══ RECORDS FOR PROCESSING ══

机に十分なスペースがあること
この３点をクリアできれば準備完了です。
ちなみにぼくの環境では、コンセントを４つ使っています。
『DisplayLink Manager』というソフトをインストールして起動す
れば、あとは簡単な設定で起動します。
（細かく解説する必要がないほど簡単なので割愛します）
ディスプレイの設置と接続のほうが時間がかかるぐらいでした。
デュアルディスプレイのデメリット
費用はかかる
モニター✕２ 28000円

═══

All lines from the one with "ディスプレイの設置と接続のほうが時間がかかるぐらいでした。" onward to the end of the records above should be repeated exactly, and only those lines.

ディスプレイの設置と接続のほうが時間がかかるぐらいでした。
デュアルディスプレイのデメリット
費用はかかる
モニター✕２ 28000円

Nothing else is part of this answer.